### PROBLEM A
Render the entry lines from the one containing "Does green water" through the one containing "No, (305, 305) is behind (225, 536).", inclusive, as a Markdown table with columns Row and Entry Line. Number each row and leave out blank lines.

TEXT FOR ANALYSIS: Begin

By similar triangles, we have $x/1=y/r$, so $y=rx$. By considering segment $\overline{OB}$,
we also find that $x+1+r=y$. Therefore, we have $x+1+r=rx$ or $r=(x+1)/(x-1)$. Since
$y=\csc(\theta/2)$, we find that $\displaystyle r=\frac{\csc(\theta/2)+1}{\csc(\theta/2)-1}$,
or equivalently $\displaystyle r=\frac{1+\sin(\theta/2)}{1-\sin(\theta/2)}$.
$$
\includegraphics[width=3.0in]{Morgan1b.eps}
$$
\ \\ \ \\
\noindent (Similar to a C of C problem.)
\ \\ \ \\
\noindent 2. Prove that $\dps AB - BA \not = I_n$ for any $n \times n$ matrices
$A$ and $B$ over the real numbers, where $I_n$ denotes the $n \times n$ identity matrix.
\ \\ \ \\
Solution.
\ \\ \ \\
\noindent We consider the sum of the elements of main diagonals. Let $A=(a_{ij})$ and $B=(b_{ij})$.

TEXT FOR ANALYSIS: End

### PROBLEM B
Return the math solution excerpt above in full, unchanged.

DATA EXTRACT: Begin

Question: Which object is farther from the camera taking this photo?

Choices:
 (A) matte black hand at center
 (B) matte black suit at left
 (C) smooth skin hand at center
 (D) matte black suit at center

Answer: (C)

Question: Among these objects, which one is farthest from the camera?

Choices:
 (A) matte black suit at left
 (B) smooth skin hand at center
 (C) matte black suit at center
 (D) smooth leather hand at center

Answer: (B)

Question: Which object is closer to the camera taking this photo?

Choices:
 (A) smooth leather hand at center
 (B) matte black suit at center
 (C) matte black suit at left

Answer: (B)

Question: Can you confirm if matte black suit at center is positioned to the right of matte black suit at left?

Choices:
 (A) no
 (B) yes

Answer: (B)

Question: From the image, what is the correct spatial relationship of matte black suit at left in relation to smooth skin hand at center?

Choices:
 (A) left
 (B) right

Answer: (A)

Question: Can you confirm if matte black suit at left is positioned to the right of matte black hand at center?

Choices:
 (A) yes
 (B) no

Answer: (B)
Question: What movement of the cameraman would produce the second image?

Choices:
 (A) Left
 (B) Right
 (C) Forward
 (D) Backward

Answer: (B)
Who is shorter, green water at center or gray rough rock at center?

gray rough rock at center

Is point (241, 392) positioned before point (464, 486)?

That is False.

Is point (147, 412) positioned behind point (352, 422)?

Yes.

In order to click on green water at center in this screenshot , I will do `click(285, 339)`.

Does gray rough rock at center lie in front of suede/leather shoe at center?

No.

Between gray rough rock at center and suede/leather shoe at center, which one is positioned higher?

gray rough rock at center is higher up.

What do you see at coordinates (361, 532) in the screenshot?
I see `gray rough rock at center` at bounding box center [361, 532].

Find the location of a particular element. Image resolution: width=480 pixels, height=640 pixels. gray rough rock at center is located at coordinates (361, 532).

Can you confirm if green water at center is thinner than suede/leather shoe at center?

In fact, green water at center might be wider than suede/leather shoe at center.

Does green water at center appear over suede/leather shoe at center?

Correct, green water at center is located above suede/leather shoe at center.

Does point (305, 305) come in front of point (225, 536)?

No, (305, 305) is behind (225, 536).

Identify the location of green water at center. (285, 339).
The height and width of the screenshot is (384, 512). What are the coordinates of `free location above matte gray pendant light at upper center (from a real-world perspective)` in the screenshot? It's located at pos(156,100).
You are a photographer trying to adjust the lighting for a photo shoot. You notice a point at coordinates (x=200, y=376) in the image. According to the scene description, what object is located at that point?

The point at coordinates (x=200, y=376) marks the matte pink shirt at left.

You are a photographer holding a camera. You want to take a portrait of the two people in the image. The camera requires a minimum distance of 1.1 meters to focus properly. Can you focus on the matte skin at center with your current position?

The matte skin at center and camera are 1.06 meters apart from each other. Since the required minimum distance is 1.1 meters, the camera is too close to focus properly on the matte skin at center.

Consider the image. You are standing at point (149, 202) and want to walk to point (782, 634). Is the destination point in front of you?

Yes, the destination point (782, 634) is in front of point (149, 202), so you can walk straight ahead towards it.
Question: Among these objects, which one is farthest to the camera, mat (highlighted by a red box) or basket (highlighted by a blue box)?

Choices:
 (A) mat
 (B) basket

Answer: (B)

DATA EXTRACT: End

### TASK RESULT A
| Row | Entry Line |
|---|---|
| 1 | Does green water at center appear over suede/leather shoe at center? |
| 2 | Correct, green water at center is located above suede/leather shoe at center. |
| 3 | Does point (305, 305) come in front of point (225, 536)? |
| 4 | No, (305, 305) is behind (225, 536). |

### TASK RESULT B
By similar triangles, we have $x/1=y/r$, so $y=rx$. By considering segment $\overline{OB}$,
we also find that $x+1+r=y$. Therefore, we have $x+1+r=rx$ or $r=(x+1)/(x-1)$. Since
$y=\csc(\theta/2)$, we find that $\displaystyle r=\frac{\csc(\theta/2)+1}{\csc(\theta/2)-1}$,
or equivalently $\displaystyle r=\frac{1+\sin(\theta/2)}{1-\sin(\theta/2)}$.
$$
\includegraphics[width=3.0in]{Morgan1b.eps}
$$
\ \\ \ \\
\noindent (Similar to a C of C problem.)
\ \\ \ \\
\noindent 2. Prove that $\dps AB - BA \not = I_n$ for any $n \times n$ matrices
$A$ and $B$ over the real numbers, where $I_n$ denotes the $n \times n$ identity matrix.
\ \\ \ \\
Solution.
\ \\ \ \\
\noindent We consider the sum of the elements of main diagonals. Let $A=(a_{ij})$ and $B=(b_{ij})$.